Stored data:
————————
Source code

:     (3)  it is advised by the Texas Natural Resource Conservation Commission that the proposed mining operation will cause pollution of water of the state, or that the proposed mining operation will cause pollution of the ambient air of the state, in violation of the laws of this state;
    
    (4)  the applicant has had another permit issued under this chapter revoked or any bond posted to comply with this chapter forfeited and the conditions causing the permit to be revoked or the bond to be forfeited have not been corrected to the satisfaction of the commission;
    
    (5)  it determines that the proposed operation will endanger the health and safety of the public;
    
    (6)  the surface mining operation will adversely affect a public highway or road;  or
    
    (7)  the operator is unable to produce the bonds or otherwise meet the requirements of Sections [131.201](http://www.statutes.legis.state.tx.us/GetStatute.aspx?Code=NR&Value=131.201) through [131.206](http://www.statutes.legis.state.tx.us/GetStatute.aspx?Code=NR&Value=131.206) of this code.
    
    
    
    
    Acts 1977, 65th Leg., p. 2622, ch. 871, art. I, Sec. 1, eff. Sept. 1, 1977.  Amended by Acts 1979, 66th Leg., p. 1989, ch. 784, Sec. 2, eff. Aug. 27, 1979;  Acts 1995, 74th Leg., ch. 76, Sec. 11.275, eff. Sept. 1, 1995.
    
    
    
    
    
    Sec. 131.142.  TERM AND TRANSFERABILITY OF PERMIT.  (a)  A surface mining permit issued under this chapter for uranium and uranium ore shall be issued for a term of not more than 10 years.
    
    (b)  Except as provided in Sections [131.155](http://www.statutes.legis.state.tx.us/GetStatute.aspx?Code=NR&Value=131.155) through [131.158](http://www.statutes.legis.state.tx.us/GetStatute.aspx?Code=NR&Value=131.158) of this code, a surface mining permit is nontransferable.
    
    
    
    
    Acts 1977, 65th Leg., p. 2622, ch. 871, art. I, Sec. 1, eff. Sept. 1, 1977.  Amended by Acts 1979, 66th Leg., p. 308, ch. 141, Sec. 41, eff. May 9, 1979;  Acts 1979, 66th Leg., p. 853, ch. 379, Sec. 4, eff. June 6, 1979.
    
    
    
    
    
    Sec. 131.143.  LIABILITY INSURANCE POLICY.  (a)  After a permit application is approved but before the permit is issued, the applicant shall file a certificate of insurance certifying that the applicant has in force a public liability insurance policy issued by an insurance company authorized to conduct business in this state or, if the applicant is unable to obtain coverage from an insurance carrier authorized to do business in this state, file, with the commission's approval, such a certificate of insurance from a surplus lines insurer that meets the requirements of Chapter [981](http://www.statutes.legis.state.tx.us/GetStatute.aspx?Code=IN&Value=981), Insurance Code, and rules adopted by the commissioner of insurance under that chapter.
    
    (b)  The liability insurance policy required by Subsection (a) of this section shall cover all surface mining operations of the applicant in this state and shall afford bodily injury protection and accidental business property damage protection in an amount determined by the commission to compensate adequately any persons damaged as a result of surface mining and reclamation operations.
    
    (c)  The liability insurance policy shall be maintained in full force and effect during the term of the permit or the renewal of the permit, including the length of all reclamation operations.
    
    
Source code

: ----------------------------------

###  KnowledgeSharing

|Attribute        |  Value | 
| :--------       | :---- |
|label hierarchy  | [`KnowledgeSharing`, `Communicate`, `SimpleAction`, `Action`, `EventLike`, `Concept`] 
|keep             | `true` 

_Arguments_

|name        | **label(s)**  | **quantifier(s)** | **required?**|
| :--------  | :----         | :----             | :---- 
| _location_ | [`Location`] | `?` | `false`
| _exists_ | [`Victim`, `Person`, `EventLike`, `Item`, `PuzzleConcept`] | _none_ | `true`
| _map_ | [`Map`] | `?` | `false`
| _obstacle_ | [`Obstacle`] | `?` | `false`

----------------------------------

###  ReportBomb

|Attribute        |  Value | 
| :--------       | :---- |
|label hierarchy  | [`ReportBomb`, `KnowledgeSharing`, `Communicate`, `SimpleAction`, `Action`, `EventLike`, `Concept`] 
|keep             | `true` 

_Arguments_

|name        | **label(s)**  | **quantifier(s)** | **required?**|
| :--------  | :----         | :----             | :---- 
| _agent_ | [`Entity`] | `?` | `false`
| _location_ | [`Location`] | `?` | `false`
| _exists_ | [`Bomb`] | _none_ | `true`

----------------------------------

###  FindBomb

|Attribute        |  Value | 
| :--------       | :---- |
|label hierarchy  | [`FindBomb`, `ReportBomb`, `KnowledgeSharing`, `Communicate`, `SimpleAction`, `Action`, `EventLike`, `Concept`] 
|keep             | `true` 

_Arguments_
————————
Exactly as they stand above, repeat all the records.

Task response:
Source code

:     (3)  it is advised by the Texas Natural Resource Conservation Commission that the proposed mining operation will cause pollution of water of the state, or that the proposed mining operation will cause pollution of the ambient air of the state, in violation of the laws of this state;
    
    (4)  the applicant has had another permit issued under this chapter revoked or any bond posted to comply with this chapter forfeited and the conditions causing the permit to be revoked or the bond to be forfeited have not been corrected to the satisfaction of the commission;
    
    (5)  it determines that the proposed operation will endanger the health and safety of the public;
    
    (6)  the surface mining operation will adversely affect a public highway or road;  or
    
    (7)  the operator is unable to produce the bonds or otherwise meet the requirements of Sections [131.201](http://www.statutes.legis.state.tx.us/GetStatute.aspx?Code=NR&Value=131.201) through [131.206](http://www.statutes.legis.state.tx.us/GetStatute.aspx?Code=NR&Value=131.206) of this code.
    
    
    
    
    Acts 1977, 65th Leg., p. 2622, ch. 871, art. I, Sec. 1, eff. Sept. 1, 1977.  Amended by Acts 1979, 66th Leg., p. 1989, ch. 784, Sec. 2, eff. Aug. 27, 1979;  Acts 1995, 74th Leg., ch. 76, Sec. 11.275, eff. Sept. 1, 1995.
    
    
    
    
    
    Sec. 131.142.  TERM AND TRANSFERABILITY OF PERMIT.  (a)  A surface mining permit issued under this chapter for uranium and uranium ore shall be issued for a term of not more than 10 years.
    
    (b)  Except as provided in Sections [131.155](http://www.statutes.legis.state.tx.us/GetStatute.aspx?Code=NR&Value=131.155) through [131.158](http://www.statutes.legis.state.tx.us/GetStatute.aspx?Code=NR&Value=131.158) of this code, a surface mining permit is nontransferable.
    
    
    
    
    Acts 1977, 65th Leg., p. 2622, ch. 871, art. I, Sec. 1, eff. Sept. 1, 1977.  Amended by Acts 1979, 66th Leg., p. 308, ch. 141, Sec. 41, eff. May 9, 1979;  Acts 1979, 66th Leg., p. 853, ch. 379, Sec. 4, eff. June 6, 1979.
    
    
    
    
    
    Sec. 131.143.  LIABILITY INSURANCE POLICY.  (a)  After a permit application is approved but before the permit is issued, the applicant shall file a certificate of insurance certifying that the applicant has in force a public liability insurance policy issued by an insurance company authorized to conduct business in this state or, if the applicant is unable to obtain coverage from an insurance carrier authorized to do business in this state, file, with the commission's approval, such a certificate of insurance from a surplus lines insurer that meets the requirements of Chapter [981](http://www.statutes.legis.state.tx.us/GetStatute.aspx?Code=IN&Value=981), Insurance Code, and rules adopted by the commissioner of insurance under that chapter.
    
    (b)  The liability insurance policy required by Subsection (a) of this section shall cover all surface mining operations of the applicant in this state and shall afford bodily injury protection and accidental business property damage protection in an amount determined by the commission to compensate adequately any persons damaged as a result of surface mining and reclamation operations.
    
    (c)  The liability insurance policy shall be maintained in full force and effect during the term of the permit or the renewal of the permit, including the length of all reclamation operations.
    
    
Source code

: ----------------------------------

###  KnowledgeSharing

|Attribute        |  Value | 
| :--------       | :---- |
|label hierarchy  | [`KnowledgeSharing`, `Communicate`, `SimpleAction`, `Action`, `EventLike`, `Concept`] 
|keep             | `true` 

_Arguments_

|name        | **label(s)**  | **quantifier(s)** | **required?**|
| :--------  | :----         | :----             | :---- 
| _location_ | [`Location`] | `?` | `false`
| _exists_ | [`Victim`, `Person`, `EventLike`, `Item`, `PuzzleConcept`] | _none_ | `true`
| _map_ | [`Map`] | `?` | `false`
| _obstacle_ | [`Obstacle`] | `?` | `false`

----------------------------------

###  ReportBomb

|Attribute        |  Value | 
| :--------       | :---- |
|label hierarchy  | [`ReportBomb`, `KnowledgeSharing`, `Communicate`, `SimpleAction`, `Action`, `EventLike`, `Concept`] 
|keep             | `true` 

_Arguments_

|name        | **label(s)**  | **quantifier(s)** | **required?**|
| :--------  | :----         | :----             | :---- 
| _agent_ | [`Entity`] | `?` | `false`
| _location_ | [`Location`] | `?` | `false`
| _exists_ | [`Bomb`] | _none_ | `true`

----------------------------------

###  FindBomb

|Attribute        |  Value | 
| :--------       | :---- |
|label hierarchy  | [`FindBomb`, `ReportBomb`, `KnowledgeSharing`, `Communicate`, `SimpleAction`, `Action`, `EventLike`, `Concept`] 
|keep             | `true` 

_Arguments_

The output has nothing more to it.